The Source, Allen’s full-length debut for Blue Note, is a step back from jazz tradition, and admirably so. While Allen’s latest full-length is by all means a jazz album, it’s one that’s firmly rooted in his own background as a pioneer of Nigerian funk. These songs groove hard, built upon the syncopated yet deeply funky rhythms that Allen built his career on more than 40 years ago, and they haven’t lost any of their punch. What its preceding EP revealed in terms of influence and background, The Source is about what Allen continues to build on that, creating a more exploratory fusion than leaning in any one expected direction.
Allen’s style is recognizable on The Source, but at no point is he ever replicating the past. The title The Source is intended as a nod to the various jazz influences that have gone into shaping his own personal playing style and growth as a musician, with the opening pair of tracks, “Moody Boy” and “Bad Roads,” incorporating elements of the long-running jazz label’s 75-year past. But in a way, The Source also seems to point back toward Allen as an influential figure on his own. A lot of it feels like compositions only he could have had a hand in, like the mixture of avant garde jazz and Afrobeat pulse in “Cruising,” or the low-key grooves of “On Fire.” Yet as strong as Allen is as both backbone and bandleader of the ensemble featured here, the players are every bit as essential to the character of these recordings, from the nimble bass walk of Mathias Allamane to the dual sax chorus of Rémi Sciuto and Jean-Jacques Elangue, who offer some brief glimpses of Kuti in their bold leads.

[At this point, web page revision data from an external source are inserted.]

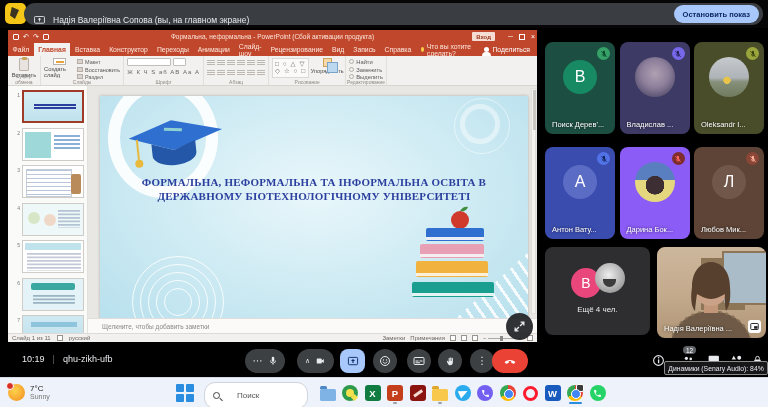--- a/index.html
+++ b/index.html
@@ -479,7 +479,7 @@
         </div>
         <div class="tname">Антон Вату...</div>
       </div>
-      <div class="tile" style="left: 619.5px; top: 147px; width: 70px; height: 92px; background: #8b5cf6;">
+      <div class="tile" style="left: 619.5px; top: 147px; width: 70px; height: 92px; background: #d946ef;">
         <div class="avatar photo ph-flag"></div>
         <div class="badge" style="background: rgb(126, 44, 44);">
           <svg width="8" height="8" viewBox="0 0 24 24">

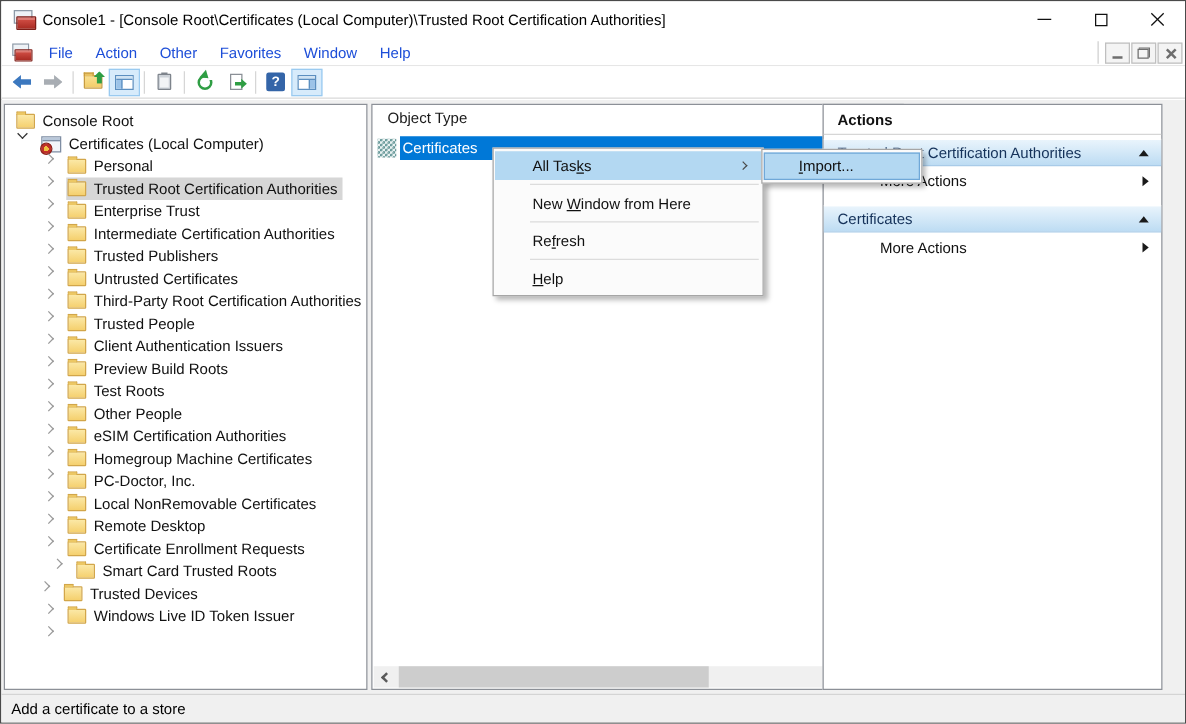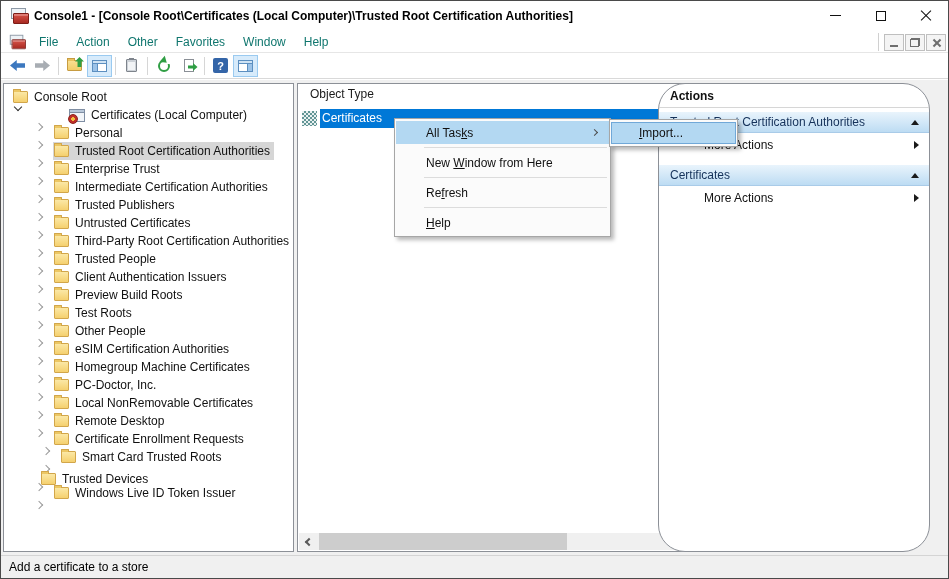--- a/index.html
+++ b/index.html
@@ -11,7 +11,7 @@
 
   
   .titlebar{ position:absolute; top:0; left:0; right:0; height:30px; background:#fff;
-             display:flex; align-items:center;font-weight:bold; }
+             display:flex; align-items:center; }
   .title{ margin-left:6px; color:#000; white-space:nowrap; }
   .win-controls{ position:absolute; right:0; top:0; height:30px; display:flex; }
   .win-btn{ width:45px; height:29px; display:flex; align-items:center; justify-content:center; }

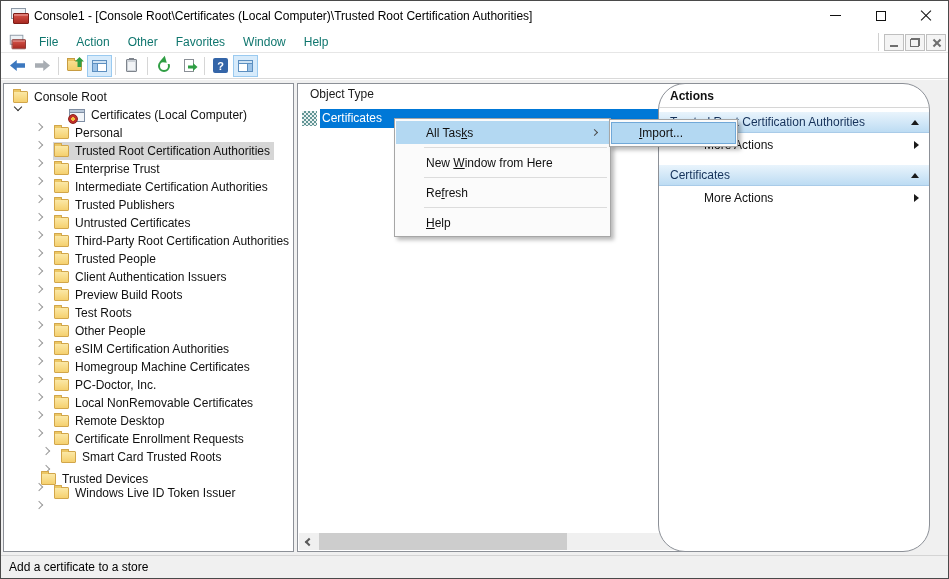--- a/index.html
+++ b/index.html
@@ -36,7 +36,7 @@
   .menubar{ position:absolute; top:30px; left:0; right:0; height:22px; background:#fff;
             display:flex; align-items:center; border-bottom:1px solid #e6e6e6; }
   .menus{ display:flex; margin-left:4px; }
-  .menu-item{ padding:3px 9px; color:#0f766e; }
+  .menu-item{ padding:3px 9px; color:#1d4ed8; }
   .mdi-wrap{ position:absolute; right:2px; top:2px; display:flex; align-items:center; }
   .mdi-sep{ width:1px; height:18px; background:#d0d0d0; margin-right:4px; }
   .mdi-btn{ width:20px; height:17px; border:1px solid #bfbfbf; background:#f4f4f4; margin-left:1px;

As The Source progresses, it delves deeper into a more recognizable Afrobeat sound almost as if to create a parallel between Allen’s own discoveries as they became infused into his own creations. “Tony’s Blues” is a kind of midway point between these two poles, while “Wolf Eats Wolf” is proper Africa 70-style rhythmic vamp. And “Cool Cats” finds Allen incorporating an unexpected extra element into one of his most energetic and urgent pieces; amid the brash display of horns and low-end strut, Damon Albarn (with whom Allen collaborated on The Good, The Bad & The Queen) lends some eerie touches of piano for atmosphere. As much as The Source is about the music that shaped who Tony Allen is as a musician, its compositions are about how Allen is helping to shape the future of jazz in his own image.